Now, how can you implement this in your life? Have a look at these 8 options:

  1. Identify the Challenge: Write down what you find yourself procrastinating on – be it work-related or personal.
  2. Positive Mindset: Jot down a few sentences emphasizing why this task is useful, necessary, or important for you or others involved.
  3. Mood-setting Music: Find a song that resonates with your positive mindset. Let it become the soundtrack to your task.
  4. Define “Done”: Clearly write down what completion looks like. Is it making a set number of calls, hitting the publish button, or another measurable achievement? This adds clarity to what you’re doing.
  5. Break Down the Steps: Outline the steps needed to complete the task. Simplify as much as possible; you can always refine or expand the process later. Right now, you need to find ways to get going.
  6. Identify the First Step: Find the most obvious and manageable first step to kickstart your progress. And make it something so easy you don’t have to think about it at all.
  7. Reward Yourself: Consider a small, meaningful reward after completing the task. It could be a cup of coffee, a short walk – something to acknowledge and celebrate your achievement.
  8. Schedule It: Add the task to your schedule. For recurring activities, assign a specific time, making it a non-negotiable part of your routine.

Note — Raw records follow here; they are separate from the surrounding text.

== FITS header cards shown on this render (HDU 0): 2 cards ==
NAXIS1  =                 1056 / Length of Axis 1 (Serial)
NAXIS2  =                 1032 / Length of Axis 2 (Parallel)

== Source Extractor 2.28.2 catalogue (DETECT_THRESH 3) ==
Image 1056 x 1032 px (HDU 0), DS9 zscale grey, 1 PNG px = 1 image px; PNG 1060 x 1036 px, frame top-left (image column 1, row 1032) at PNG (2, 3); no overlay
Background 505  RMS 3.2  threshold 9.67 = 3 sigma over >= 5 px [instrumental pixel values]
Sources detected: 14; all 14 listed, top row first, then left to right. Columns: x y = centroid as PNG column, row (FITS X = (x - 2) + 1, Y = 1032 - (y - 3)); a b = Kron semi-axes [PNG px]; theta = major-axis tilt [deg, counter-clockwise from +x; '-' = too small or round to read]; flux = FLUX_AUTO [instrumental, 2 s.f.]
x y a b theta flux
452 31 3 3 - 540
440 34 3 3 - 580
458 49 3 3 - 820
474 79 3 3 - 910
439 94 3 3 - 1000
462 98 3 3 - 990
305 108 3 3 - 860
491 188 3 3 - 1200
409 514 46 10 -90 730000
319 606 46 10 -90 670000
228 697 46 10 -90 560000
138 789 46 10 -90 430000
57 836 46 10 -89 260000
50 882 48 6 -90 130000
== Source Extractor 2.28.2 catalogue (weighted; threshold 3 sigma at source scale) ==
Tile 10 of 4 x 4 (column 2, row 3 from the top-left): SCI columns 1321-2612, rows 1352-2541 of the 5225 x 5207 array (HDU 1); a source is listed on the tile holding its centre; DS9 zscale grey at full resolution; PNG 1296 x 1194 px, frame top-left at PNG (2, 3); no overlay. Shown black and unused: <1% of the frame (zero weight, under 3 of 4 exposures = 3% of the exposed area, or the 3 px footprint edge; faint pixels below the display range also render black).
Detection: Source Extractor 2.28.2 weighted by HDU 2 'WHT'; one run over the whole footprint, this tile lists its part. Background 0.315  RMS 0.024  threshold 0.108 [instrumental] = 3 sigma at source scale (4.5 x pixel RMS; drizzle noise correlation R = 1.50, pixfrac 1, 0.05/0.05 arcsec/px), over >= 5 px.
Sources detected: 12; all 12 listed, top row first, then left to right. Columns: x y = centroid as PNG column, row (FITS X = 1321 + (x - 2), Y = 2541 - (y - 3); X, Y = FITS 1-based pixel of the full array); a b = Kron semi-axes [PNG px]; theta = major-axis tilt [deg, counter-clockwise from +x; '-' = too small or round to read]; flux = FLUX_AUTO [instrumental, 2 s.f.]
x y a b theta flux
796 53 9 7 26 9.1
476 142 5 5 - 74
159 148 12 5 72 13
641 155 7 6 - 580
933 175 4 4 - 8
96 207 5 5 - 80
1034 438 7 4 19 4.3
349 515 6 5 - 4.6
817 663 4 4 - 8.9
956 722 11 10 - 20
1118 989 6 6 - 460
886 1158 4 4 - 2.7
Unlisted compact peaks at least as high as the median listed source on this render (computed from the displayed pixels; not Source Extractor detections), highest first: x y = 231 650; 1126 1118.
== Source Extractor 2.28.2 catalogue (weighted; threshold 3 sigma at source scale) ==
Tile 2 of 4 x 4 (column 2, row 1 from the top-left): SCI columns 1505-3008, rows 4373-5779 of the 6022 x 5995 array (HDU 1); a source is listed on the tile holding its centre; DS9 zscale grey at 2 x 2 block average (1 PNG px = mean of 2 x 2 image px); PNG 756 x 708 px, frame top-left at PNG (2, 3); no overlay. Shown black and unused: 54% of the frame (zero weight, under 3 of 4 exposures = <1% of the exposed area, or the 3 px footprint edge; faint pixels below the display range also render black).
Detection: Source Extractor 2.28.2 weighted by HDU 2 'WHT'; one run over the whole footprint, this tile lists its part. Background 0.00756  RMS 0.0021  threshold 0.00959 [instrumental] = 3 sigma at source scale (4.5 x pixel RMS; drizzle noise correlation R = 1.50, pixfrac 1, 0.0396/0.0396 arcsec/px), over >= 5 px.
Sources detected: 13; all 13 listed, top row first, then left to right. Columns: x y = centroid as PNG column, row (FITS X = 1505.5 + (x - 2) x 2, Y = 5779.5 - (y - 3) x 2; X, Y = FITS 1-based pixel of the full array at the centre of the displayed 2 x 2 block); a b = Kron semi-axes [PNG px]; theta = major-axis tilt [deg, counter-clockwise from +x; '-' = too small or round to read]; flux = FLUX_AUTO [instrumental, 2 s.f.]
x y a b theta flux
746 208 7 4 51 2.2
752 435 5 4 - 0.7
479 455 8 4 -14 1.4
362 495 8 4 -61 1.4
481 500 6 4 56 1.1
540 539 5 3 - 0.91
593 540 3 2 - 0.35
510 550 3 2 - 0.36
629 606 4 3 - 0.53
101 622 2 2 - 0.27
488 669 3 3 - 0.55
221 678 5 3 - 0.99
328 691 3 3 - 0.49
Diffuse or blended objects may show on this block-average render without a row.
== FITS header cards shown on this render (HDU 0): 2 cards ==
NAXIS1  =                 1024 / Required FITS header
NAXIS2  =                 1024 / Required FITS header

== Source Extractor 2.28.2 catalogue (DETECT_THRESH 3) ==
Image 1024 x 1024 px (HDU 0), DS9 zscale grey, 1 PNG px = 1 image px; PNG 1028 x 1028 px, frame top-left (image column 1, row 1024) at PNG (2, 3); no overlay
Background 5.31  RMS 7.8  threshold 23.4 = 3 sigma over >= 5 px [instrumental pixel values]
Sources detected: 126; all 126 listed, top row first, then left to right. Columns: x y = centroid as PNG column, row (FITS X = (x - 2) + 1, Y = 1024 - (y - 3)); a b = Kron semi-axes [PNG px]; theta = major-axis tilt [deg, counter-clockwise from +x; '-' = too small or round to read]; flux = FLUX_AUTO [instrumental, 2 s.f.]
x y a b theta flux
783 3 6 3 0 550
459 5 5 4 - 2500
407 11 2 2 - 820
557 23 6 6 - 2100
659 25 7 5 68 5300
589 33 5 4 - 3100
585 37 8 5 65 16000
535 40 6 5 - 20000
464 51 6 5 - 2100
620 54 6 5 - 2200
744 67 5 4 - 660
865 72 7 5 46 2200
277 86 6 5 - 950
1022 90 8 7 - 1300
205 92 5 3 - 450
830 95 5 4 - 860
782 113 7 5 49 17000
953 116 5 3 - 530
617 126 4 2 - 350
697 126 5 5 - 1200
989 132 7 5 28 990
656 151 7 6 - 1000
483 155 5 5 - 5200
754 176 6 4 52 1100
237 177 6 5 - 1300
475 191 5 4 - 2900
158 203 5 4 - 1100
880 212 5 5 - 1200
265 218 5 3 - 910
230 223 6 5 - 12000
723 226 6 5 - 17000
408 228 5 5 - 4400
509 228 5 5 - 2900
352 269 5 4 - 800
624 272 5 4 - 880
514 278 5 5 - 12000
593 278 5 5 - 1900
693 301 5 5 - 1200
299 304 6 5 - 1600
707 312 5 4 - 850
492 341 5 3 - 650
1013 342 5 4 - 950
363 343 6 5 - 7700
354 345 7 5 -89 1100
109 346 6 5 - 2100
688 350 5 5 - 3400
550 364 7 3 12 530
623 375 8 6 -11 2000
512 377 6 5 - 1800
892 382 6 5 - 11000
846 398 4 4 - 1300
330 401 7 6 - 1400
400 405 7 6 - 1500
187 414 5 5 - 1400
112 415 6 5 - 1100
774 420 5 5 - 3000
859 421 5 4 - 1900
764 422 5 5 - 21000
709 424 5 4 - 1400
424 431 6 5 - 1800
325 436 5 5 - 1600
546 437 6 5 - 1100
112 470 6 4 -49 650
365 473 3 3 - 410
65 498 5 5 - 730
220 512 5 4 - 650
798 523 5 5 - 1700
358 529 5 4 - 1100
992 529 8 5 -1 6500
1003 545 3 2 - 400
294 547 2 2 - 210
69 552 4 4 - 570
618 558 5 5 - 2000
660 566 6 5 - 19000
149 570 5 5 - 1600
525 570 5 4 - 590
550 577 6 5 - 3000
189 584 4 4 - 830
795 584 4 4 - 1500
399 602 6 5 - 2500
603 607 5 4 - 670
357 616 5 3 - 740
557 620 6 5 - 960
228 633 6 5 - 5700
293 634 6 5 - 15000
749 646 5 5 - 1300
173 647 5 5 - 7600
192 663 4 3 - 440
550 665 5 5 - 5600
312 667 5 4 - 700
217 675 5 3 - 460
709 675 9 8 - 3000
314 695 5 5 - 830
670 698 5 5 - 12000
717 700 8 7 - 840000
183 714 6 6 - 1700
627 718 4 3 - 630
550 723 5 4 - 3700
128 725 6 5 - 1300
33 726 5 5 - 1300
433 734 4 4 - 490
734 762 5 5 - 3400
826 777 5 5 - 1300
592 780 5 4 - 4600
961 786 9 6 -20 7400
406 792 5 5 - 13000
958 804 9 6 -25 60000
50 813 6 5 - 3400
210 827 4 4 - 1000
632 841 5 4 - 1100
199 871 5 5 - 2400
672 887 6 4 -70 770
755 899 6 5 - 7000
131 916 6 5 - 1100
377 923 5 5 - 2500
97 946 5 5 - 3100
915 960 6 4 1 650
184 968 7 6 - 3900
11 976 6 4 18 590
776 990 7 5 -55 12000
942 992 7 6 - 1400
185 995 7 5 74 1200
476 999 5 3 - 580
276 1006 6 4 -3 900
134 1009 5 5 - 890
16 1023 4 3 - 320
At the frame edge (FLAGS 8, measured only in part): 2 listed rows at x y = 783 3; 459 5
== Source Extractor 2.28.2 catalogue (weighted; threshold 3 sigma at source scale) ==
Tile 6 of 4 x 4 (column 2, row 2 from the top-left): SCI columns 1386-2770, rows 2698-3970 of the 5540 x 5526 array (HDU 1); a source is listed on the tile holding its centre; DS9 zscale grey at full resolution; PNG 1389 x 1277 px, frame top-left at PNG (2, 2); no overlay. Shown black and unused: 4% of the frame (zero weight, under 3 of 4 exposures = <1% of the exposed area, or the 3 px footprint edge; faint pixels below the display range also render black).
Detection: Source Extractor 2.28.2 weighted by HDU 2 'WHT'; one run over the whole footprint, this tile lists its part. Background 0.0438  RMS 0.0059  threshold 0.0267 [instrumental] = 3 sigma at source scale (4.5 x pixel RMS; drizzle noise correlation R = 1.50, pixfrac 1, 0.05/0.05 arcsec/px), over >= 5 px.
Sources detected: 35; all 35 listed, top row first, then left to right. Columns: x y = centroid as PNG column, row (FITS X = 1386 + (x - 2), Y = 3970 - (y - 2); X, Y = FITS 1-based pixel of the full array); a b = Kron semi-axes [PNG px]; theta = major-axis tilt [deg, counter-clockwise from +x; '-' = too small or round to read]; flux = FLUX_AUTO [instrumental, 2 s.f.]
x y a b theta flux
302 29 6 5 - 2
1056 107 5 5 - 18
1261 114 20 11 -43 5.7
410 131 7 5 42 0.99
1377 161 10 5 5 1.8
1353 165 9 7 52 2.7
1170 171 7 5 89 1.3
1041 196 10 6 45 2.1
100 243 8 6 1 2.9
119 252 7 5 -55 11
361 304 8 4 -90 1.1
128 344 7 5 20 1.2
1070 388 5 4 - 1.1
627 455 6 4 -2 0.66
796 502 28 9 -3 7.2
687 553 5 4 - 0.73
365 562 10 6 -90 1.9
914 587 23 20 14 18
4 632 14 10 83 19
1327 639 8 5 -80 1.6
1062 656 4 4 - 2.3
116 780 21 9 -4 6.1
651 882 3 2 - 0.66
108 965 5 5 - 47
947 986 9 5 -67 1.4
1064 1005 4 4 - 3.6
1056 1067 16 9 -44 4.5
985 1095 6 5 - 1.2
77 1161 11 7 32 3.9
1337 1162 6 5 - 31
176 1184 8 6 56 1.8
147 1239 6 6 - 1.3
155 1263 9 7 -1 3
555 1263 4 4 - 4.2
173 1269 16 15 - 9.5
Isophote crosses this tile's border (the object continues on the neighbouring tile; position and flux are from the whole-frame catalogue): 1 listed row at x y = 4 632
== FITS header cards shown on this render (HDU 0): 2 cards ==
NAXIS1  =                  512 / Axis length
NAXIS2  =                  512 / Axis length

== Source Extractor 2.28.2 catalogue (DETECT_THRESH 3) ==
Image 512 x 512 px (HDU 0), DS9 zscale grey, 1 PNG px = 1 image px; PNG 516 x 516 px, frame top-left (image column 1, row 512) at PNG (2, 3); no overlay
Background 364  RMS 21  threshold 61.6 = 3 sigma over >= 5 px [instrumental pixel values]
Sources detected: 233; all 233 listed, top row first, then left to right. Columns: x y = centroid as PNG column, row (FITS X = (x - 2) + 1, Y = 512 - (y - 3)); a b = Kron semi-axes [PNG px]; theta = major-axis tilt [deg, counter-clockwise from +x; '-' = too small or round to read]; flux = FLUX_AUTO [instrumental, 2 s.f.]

Of course these are not simply copy-paste items. You have to actually spend some time and effort to find what works best for you. But it is worth putting in that effort, because your ability to overcome obstacles and procrastination gives a big boost to your ability to focus on what matters most in your life.

For my client, cold calling will never be a fun activity, but by working with the 8 suggestions above, he is able to tweak and improve his process step by step, making it slightly easier to get those calls done and showing up again no matter the outcome of those calls.


Remember, gradual progress beats sporadic perfection. Establishing a routine might not make the task enjoyable, but it transforms it from an insurmountable obstacle into a manageable part of your journey.